Pest Education and its Importance
For Today`s Home Owner
We live in a world that has taken political correctness to a whole new level of nausea, and as a result many people are inclined to turn the page, turn deaf, or turn off anything that mentions something like education or understanding, particularly when it has to do with something like pest control.
Let`s make it clear right off the bet that pest education isn`t about teaching you to love and empathize with the species you think of as pests. On the contrary, pest education is important so that the individual home owner can take advantage of a knowledge of a pest and use that to keep the insect or mammal away from his or her home and garden.
Pest education covers the basic makeup of the pest in question, including its biology and habits. By understanding what a certain type of pests eats, how it breeds, and where it is likely to make a nest and or lay eggs, home owners can become much more effective when it comes to keeping the populations of pests down.

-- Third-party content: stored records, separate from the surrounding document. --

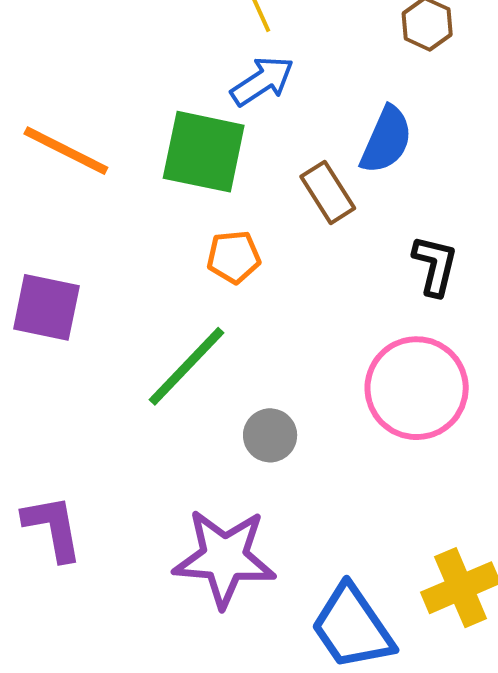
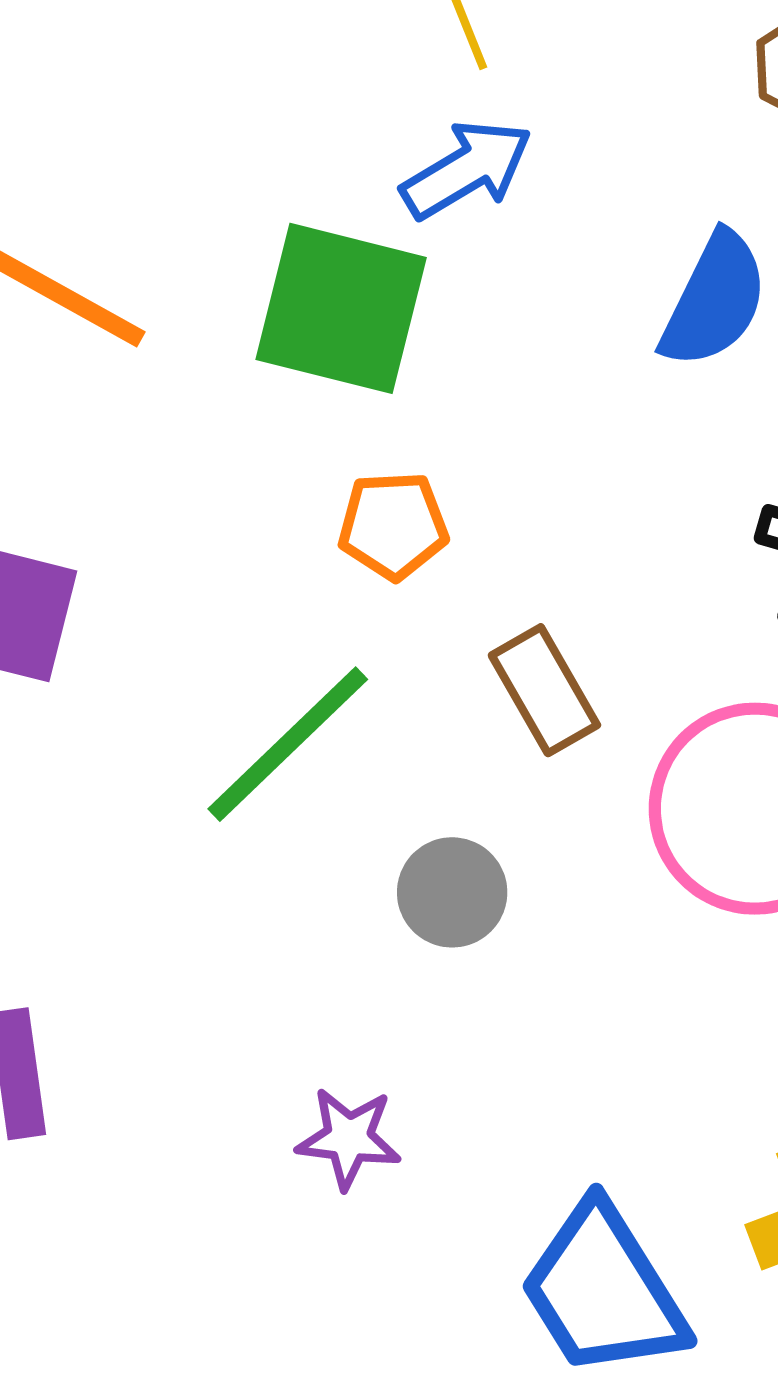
brown rectangle: (328, 192) -> (544, 690), moved
purple star: (224, 558) -> (349, 1138), size x0.5

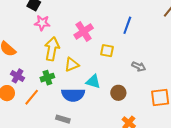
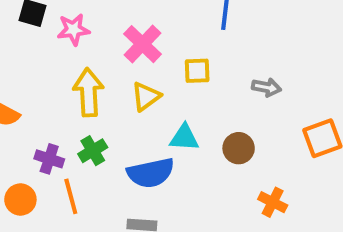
pink star: (42, 23) -> (73, 30), moved
yellow triangle: (72, 65) -> (146, 96), moved
purple cross: (17, 76) -> (49, 159), moved
orange line: (32, 97) -> (71, 196), turned -42

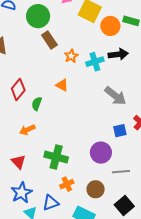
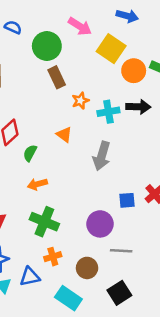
gray arrow: (115, 96) -> (102, 156), moved, turned 60
orange arrow: (27, 130) -> (37, 184), moved

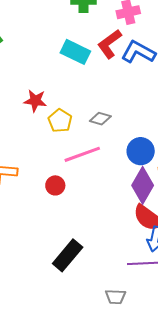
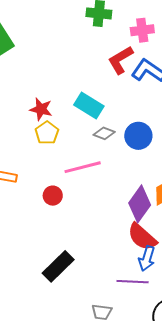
cyan rectangle: (75, 52) -> (89, 105), moved
yellow pentagon: (60, 121) -> (47, 133), moved
blue circle: (141, 151) -> (138, 136), moved

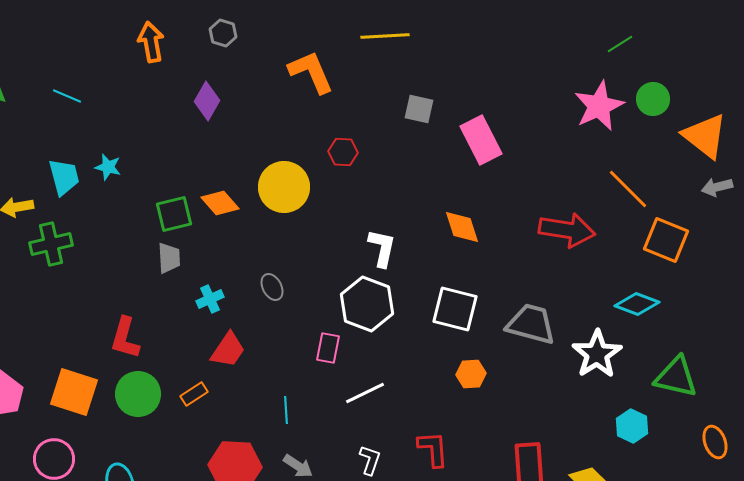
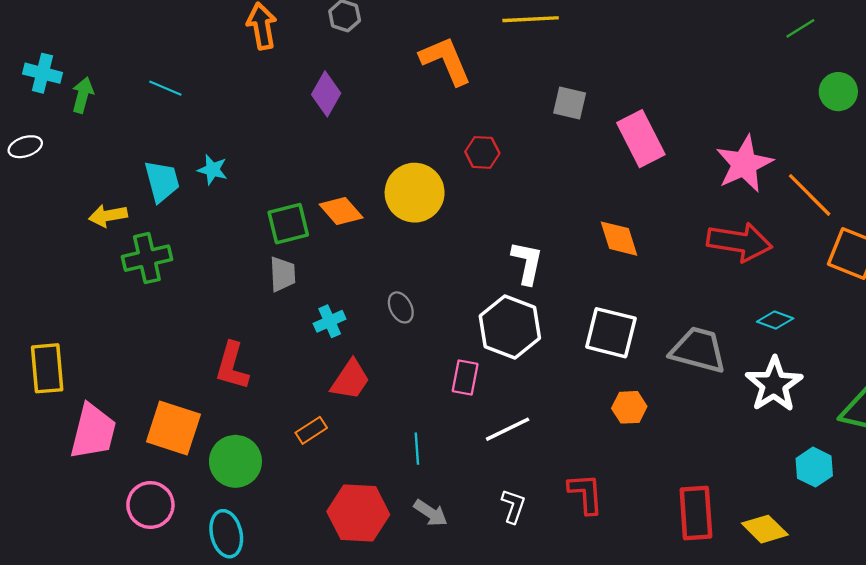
pink star: (599, 106) -> (744, 164), moved
cyan diamond: (637, 304) -> (775, 320), moved, size x0.7
green circle: (138, 394) -> (235, 461), moved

Pest education also means understanding methods of control for pests, specifically those that offer poisons or other toxic substances as “solutions“. Quite often the toxic approach to pest control is ineffective, yet still expensive, and understanding the pest will help you to understand why chemicals are just not an effective means of control. In addition, the education will also help you to see why toxic pest control can be just as harmful to humans as it can to the pests we are trying to get rid of.
Often, home owners will only be concerned about a certain kind of pest. Either they have seen that pest around their home or yard, or they are aware that the pest can be found in the area. Pest education, therefore, deals with pests as individual species rather than lumping them all together under the category of `bugs“. It is an important distinction to make. First of all, not all pests are bugs at all; some of the worst pests are small mammals, such as rats or mice. Even among insect or bug pests, there are huge distinctions in the diet, preferred eating habits, and preferred living spaces of different kinds of pests, and one solution will not work for all of them.
Finally, consider that not all the creatures we consider to be pests are not harmful. I know we said back at the beginning that pest education wasn`t about political correctness, but any type of education should be about understanding. Some of the animals we label as pests, spiders in particular, are actually quite beneficial to have around. Knowing what spiders eat and just how harmful they can be to humans (in most cases, not harmful at all) is important in order to see how they are important parts of our battle against real, insect pests.
In order to effectively combat a pest problem, make pest education a priority. It is guaranteed to work, and we can all use a little bit more knowledge in our lives!